Director Rachel Lambert -- working from a script from a committee of three writers -- leans heavily on Ridley, portraying bland Fran, who does little more than work diligently at her McJob in an office full of hokey work nerds. Lambert lets the camera eavesdrop on tedious office conversations (parts of which are intentionally inaudible), as if to give permission to Fran to seek escape through her daydreams of doom. If you've ever sat a desk, doing a task for the millionth time, surrounded by uninspiring drones, you might empathize with Fran wishing she were put out of her misery. It's no wonder that she's the type who walks into her home at the end of a weekday and pours herself a glass of wine before taking her coat off first.
But into this mind-numbingly dreary work space comes the new guy, Robert (David Merheje), who is refreshingly amusing, thoughtful and possibly even a little fun.
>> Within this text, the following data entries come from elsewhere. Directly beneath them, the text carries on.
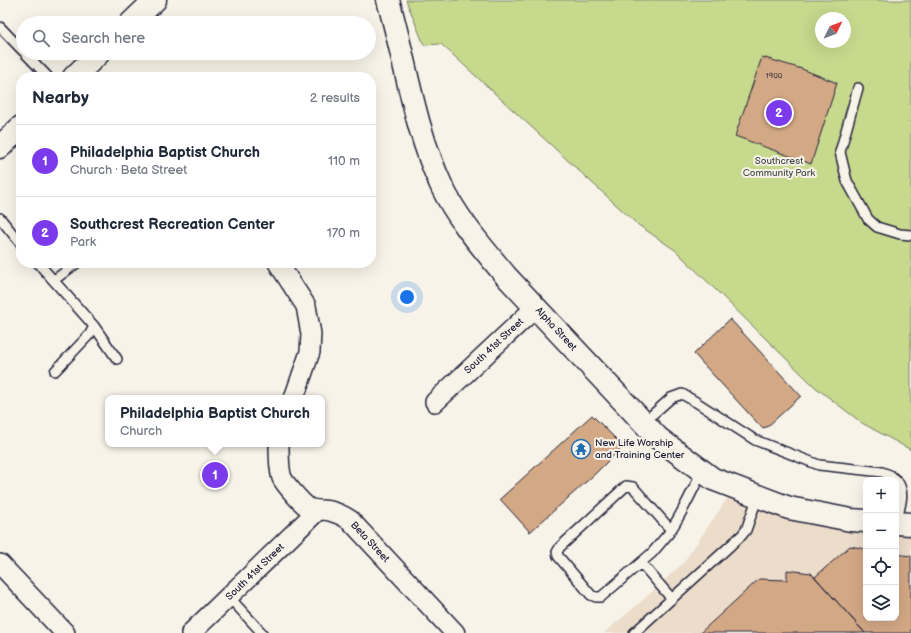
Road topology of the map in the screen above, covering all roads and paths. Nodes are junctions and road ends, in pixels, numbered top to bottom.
1 (155, 0) edge
2 (388, 0) edge
3 (138, 16) edge
4 (0, 27) edge
5 (16, 44) edge
6 (32, 60) edge
7 (92, 60) edge
8 (43, 72) edge
9 (79, 72) edge
10 (858, 88) dead end
11 (16, 132) edge
12 (0, 147) edge
13 (0, 218) edge
14 (911, 235) edge
15 (16, 238) edge
16 (43, 268) edge
17 (70, 268) edge
18 (281, 268) edge
19 (54, 280) junction
20 (536, 307) junction
21 (94, 326) junction
22 (117, 359) dead end
23 (55, 371) dead end
24 (295, 395) edge
25 (435, 402) dead end
26 (643, 423) junction
27 (279, 447) edge
28 (702, 471) junction
29 (892, 477) edge
30 (899, 484) edge
31 (758, 496) junction
32 (318, 510) junction
33 (899, 510) edge
34 (863, 521) edge
35 (899, 523) edge
36 (911, 524) edge
37 (671, 530) junction
38 (641, 562) junction
39 (0, 564) edge
40 (229, 597) junction
41 (672, 599) junction
42 (65, 633) edge
43 (191, 633) edge
44 (262, 633) edge
45 (455, 633) edge
46 (634, 633) edge

1 - 3 street
2 - 20 street, Alpha Street
4 - 5 lane
6 - 8 lane
7 - 9 street
10 - 14 lane
11 - 12 street
13 - 15 lane
16 - 19 lane
17 - 19 lane
18 - 24 street
19 - 21 lane
20 - 25 street, South 41st Street
20 - 26 street, Alpha Street
21 - 22 lane
21 - 23 lane
26 - 28 street, Alpha Street
26 - 29 lane
27 - 32 street, Beta Street
28 - 31 street, Alpha Street
28 - 37 lane
30 - 33 lane
31 - 34 street, Alpha Street
31 - 41 lane
32 - 40 street, South 41st Street
32 - 45 street, Beta Street
35 - 36 street
37 - 38 lane
37 - 38 lane
38 - 41 lane
39 - 42 street
40 - 43 street, South 41st Street
40 - 44 lane
41 - 46 lane

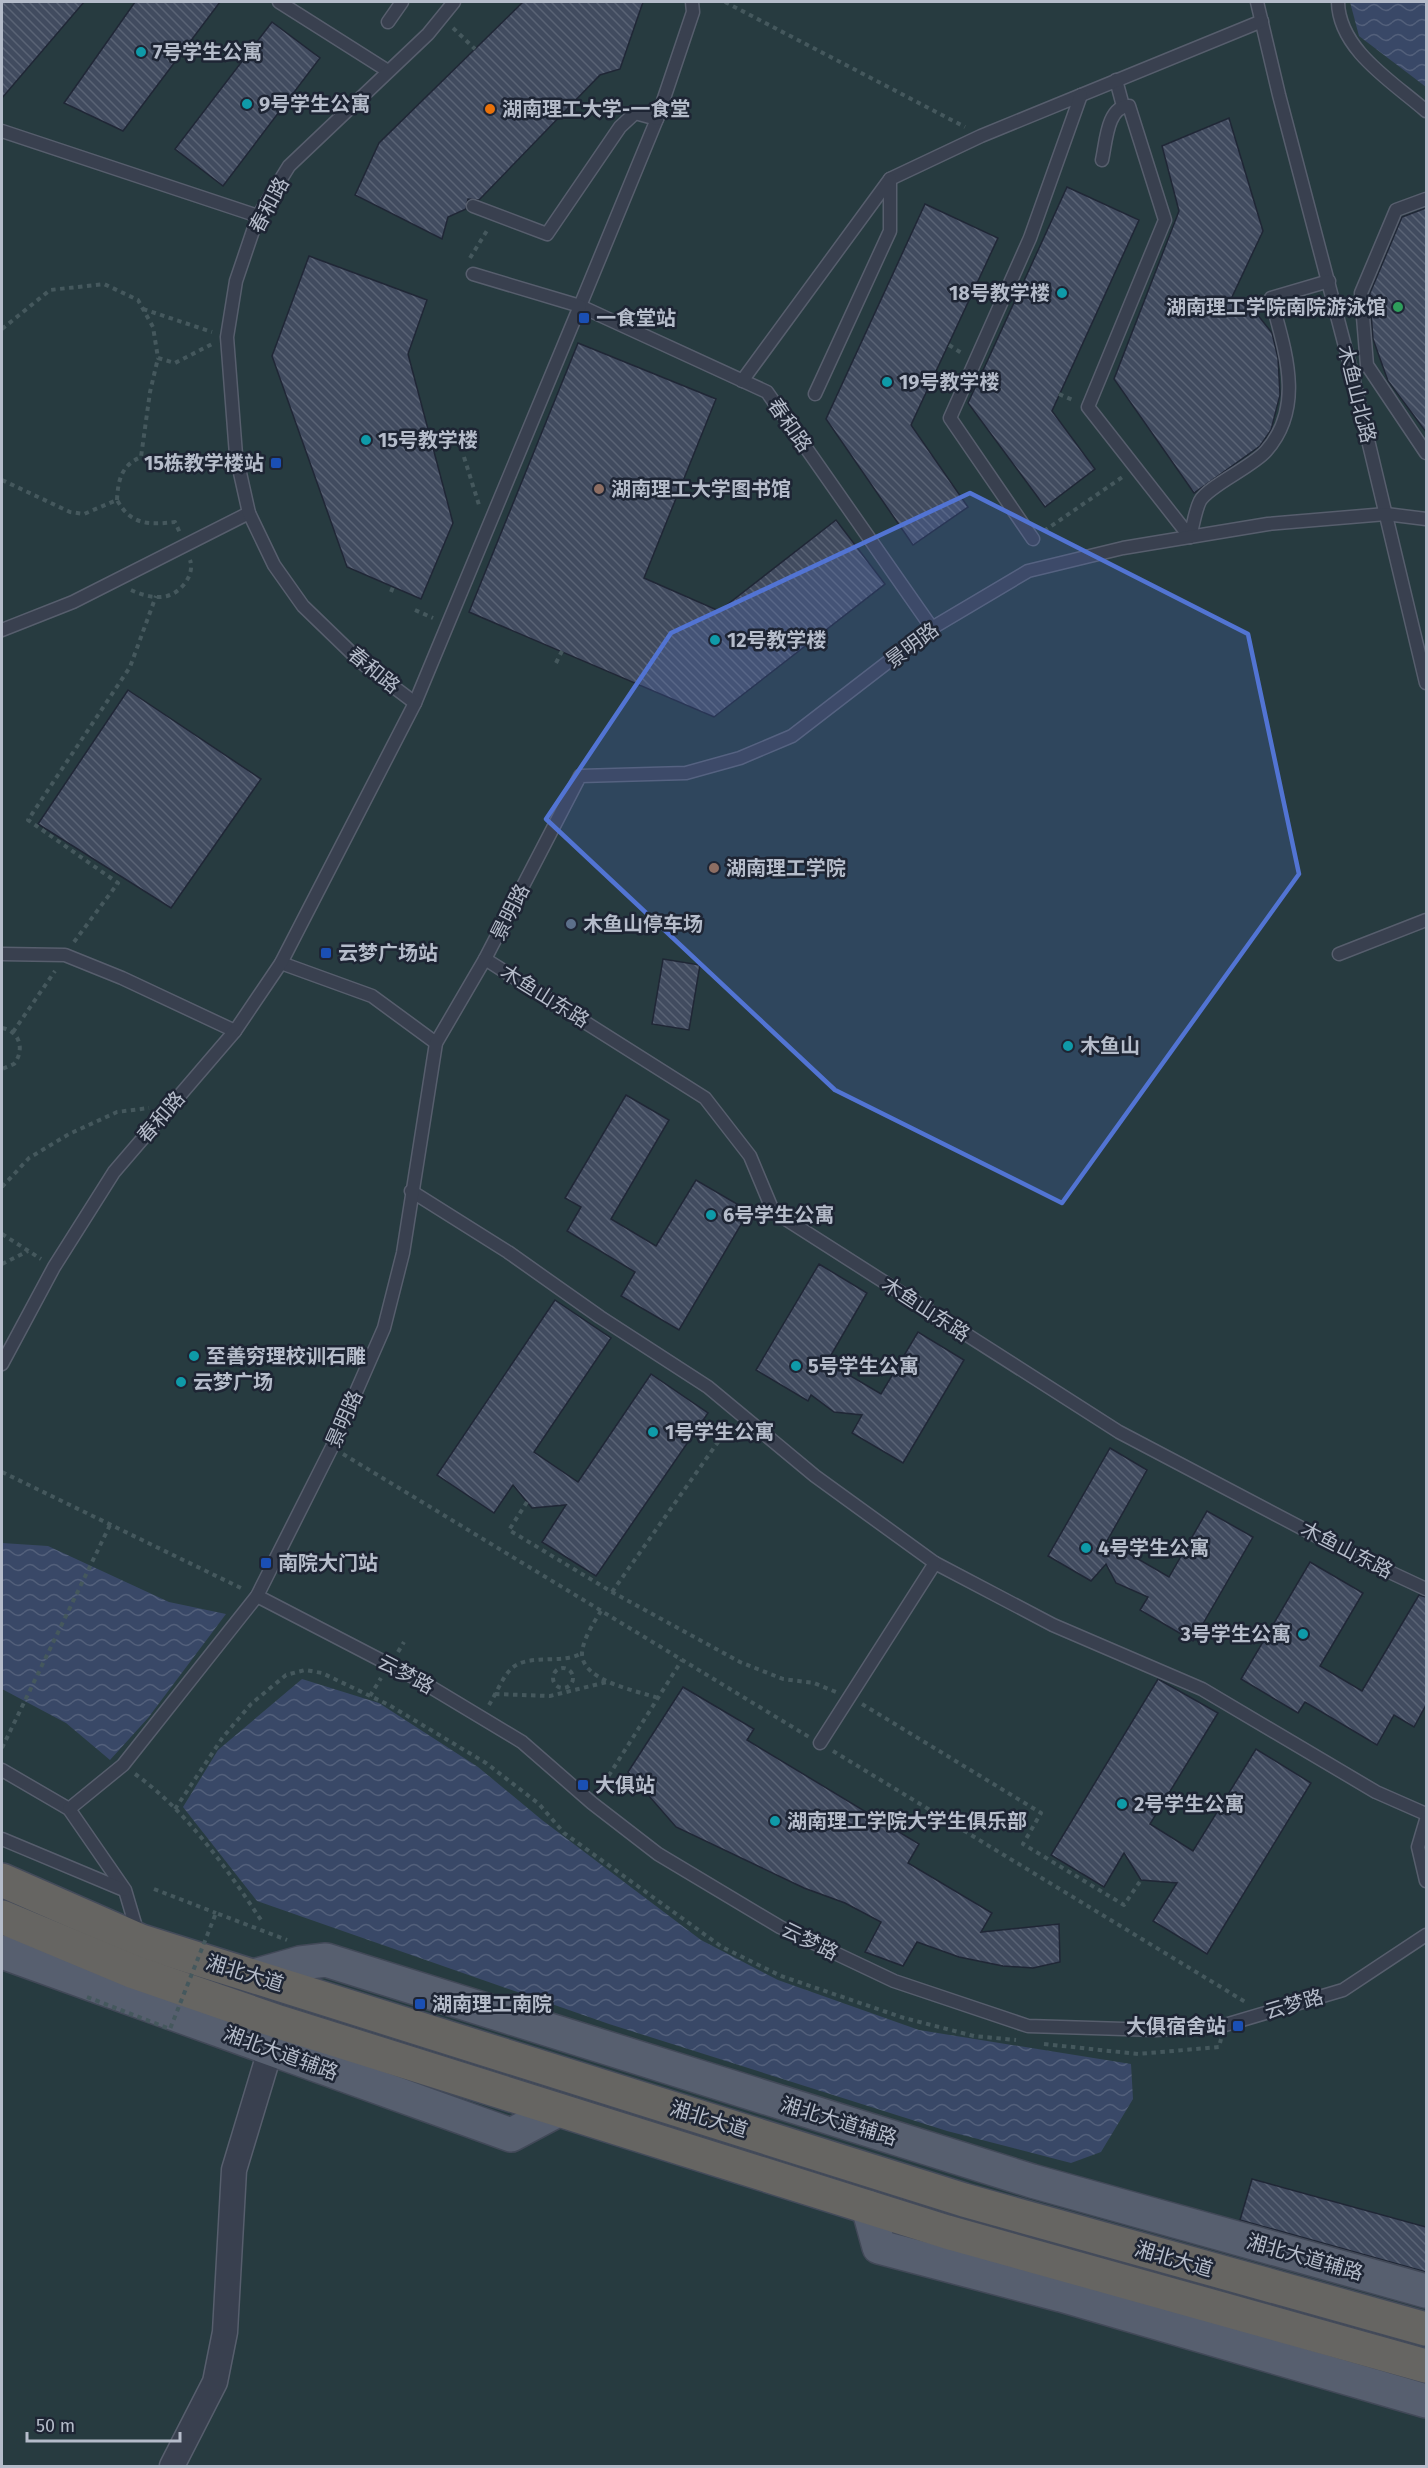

He shows an interest in Fran, who, to her credit, manages to bust through her own shell and stick her neck out for a chance at some romance. They have quaint movie dates -- he's a film buff -- but her hangups are an obvious obstacle to a true relationship.
Lambert gives this all a gloomy texture, shooting along Oregon's Pacific coast, with a nod or two toward the American New Wave of the 1970s in general and even the emotional numbness of "Five Easy Pieces" in particular. She depicts Fran's doomsday daydreams with dramatic flourishes, as if she is staging artworks for the Romanticists. But a few death fantasies come out of nowhere, with the punch of an action film -- before returning us to Fran's bland living-breathing world.
Ridley is a revelation, doing her own riff on something you'd see from Sissy Spacek back in the day. Merheje is convincing as a nice guy who himself is trying to figure a few things out after a couple of unsuccessful marriages. Megan Stalter (TV's "Hacks") steals a few scenes as the unnaturally perky boss overseeing this menagerie of misfits in a workplace that seems like a sci-fi twist on "The Office" or "Office Space." Character actors Marcia DeBonis, as a melancholy recent retiree, and Parvesh Cheena bring some veteran heft to the proceedings
Everything knits together pleasantly, and if you are patient with the overall gloom and snail's pace, you might enjoy this little gem.